There is list of questions. I show question one after one to user and wait for user`s answer. Every question should be answered in some seconds( for example 5 second for question). If question is answered right and in time, then user get some points. My code is looks like:
for i := 0; i < len(questions); i++ {
fmt.Println(questions[i].Text)
ans := make(chan int)
go func() {
fmt.Print("Enter answer ")
var u int
fmt.Scanf("%d\n", &u)
ans <- u
}()
select {
case userAnswer := <-ans:
if userAnswer == questions[i].Answer {
points++
}
case <-time.After(5 * time.Second):
fmt.Println("\n Time is over!")
}
}
Problem is next: if user don`t answer to question, then he get message "Time is over", as expected. But next answer will not be processed, and user should type it again. It looks like next output:
question with answer 1
Enter answer: 1
1 is right answer
question with answer 2
Enter answer: 2
2 is right answer
question with answer 3
Enter answer:
Time is over!
question with answer 4
Enter answer: 4
4
4 is right answer
question with answer 5
Enter answer: 5
5 is right answer
User did not answer to question #3, so he need to answer to question #4 twice. I understand that problem is because goroutines and channels. But I don`t understand, why was not value, that was read from stdin after timeout, sent to or get from channel "ans".

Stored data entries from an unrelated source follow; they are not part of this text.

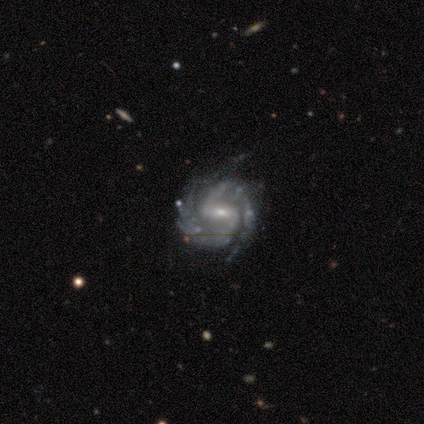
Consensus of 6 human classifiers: Smooth or featured? 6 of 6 (100%) said featured or disk. Edge-on disk? 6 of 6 (100%) said no. Bar? 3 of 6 (50%) said weak. Spiral arms? 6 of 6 (100%) said yes. Spiral winding? 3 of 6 (50%, tied with medium) said tight. Spiral arm count? 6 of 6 (100%) said 2. Bulge size? 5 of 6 (83%) said small. Merging? 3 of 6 (50%) said none.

Why value from channel was not properly received after timeout? How I can rewrite code, so user don`t need to repeat input twice after timeout to previous question?
Sorry for bad english and thanks for help.

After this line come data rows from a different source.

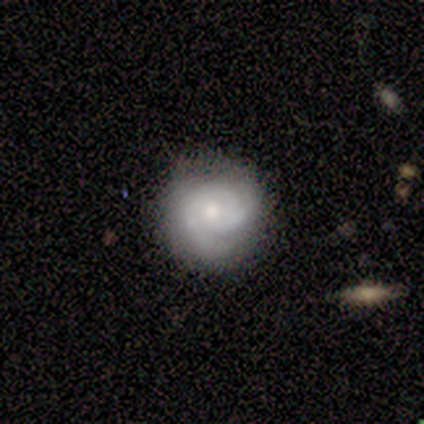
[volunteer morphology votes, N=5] Smooth or featured?
  - featured or disk: 80% *
  - star or artifact: 20%
  - smooth: 0%
Edge-on disk?
  - no: 100% *
  - yes: 0%
Bar?
  - no: 100% *
  - strong: 0%
  - weak: 0%
Spiral arms?
  - yes: 100% *
  - no: 0%
Spiral winding?
  - tight: 50% * (tied)
  - medium: 50% * (tied)
  - loose: 0%
Spiral arm count?
  - can't tell: 50% *
  - 2: 25%
  - 3: 25%
  - 1: 0%
  - 4: 0%
  - more than 4: 0%
Bulge size?
  - moderate: 75% *
  - small: 25%
  - dominant: 0%
  - large: 0%
  - none: 0%
Merging?
  - none: 50% * (tied)
  - minor disturbance: 50% * (tied)
  - major disturbance: 0%
  - merger: 0%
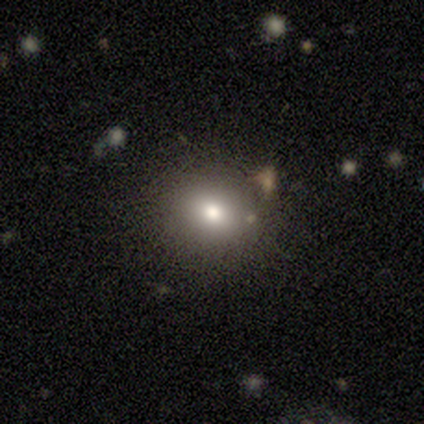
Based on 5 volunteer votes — smooth-or-featured: smooth: 60% | featured or disk: 20% | star or artifact: 20%
  how-rounded: round: 67% | in between: 33% | cigar-shaped: 0%
  merging: none: 100% | minor disturbance: 0% | major disturbance: 0% | merger: 0%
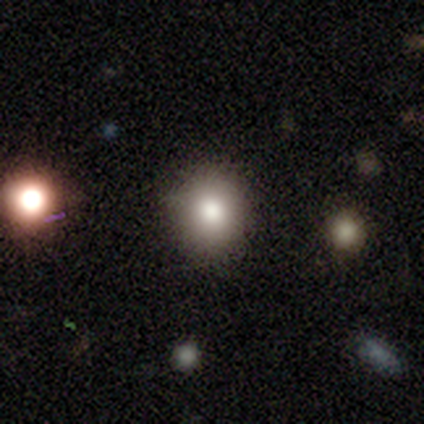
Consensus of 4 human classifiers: Smooth or featured: smooth — 50% (tied with star or artifact — 50%)
How rounded: round — 50% (tied with in between — 50%)
Merging: none — 100%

What's going on here is that when you time out you still have a fmt.Scanf
going in the previous goroutine. You're also allocating a new channel each loop. The end result means the scan from question 3 gets your first input of 4 and then tries to push it onto a channel that will never be read from. The second time you enter 4 it is read by the new goroutine and is then pushed onto the channel you're expecting to find the user's input on.
I'd suggest, instead, that you offload the user input into a single goroutine that feeds a single channel.

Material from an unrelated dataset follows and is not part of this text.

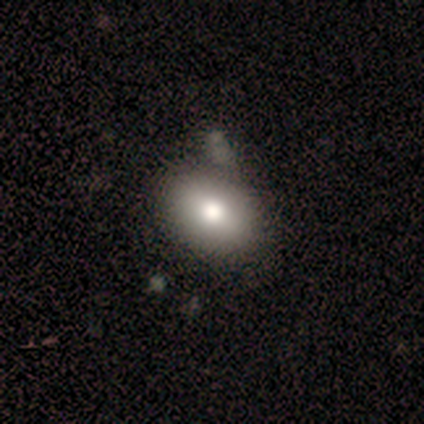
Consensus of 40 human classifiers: Morphology: type=smooth (78%); roundness=in between (84%); merging=none (23%, tied with merger).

func readInput(input chan<- int) {
for {
var u int
_, err := fmt.Scanf("%d\n", &u)
if err != nil {
panic(err)
}
input <- u
}
}
And then process your questions like so:
func main() {
var points int
userInput := make(chan int)
go readInput(userInput)
for i := 0; i < len(questions); i++ {
fmt.Println(questions[i].Text)
fmt.Print("Enter answer ")
select {
case userAnswer := <-userInput:
if userAnswer == questions[i].Answer {
fmt.Println("Correct answer:", userAnswer)
points++
} else {
fmt.Println("Wrong answer")
}
case <-time.After(5 * time.Second):
fmt.Println("\n Time is over!")
}
}
}
You would probably want to add some additional logic or handling to terminate the input reading goroutine at some point, depending on the actual life cycle of your program but that's a different problem.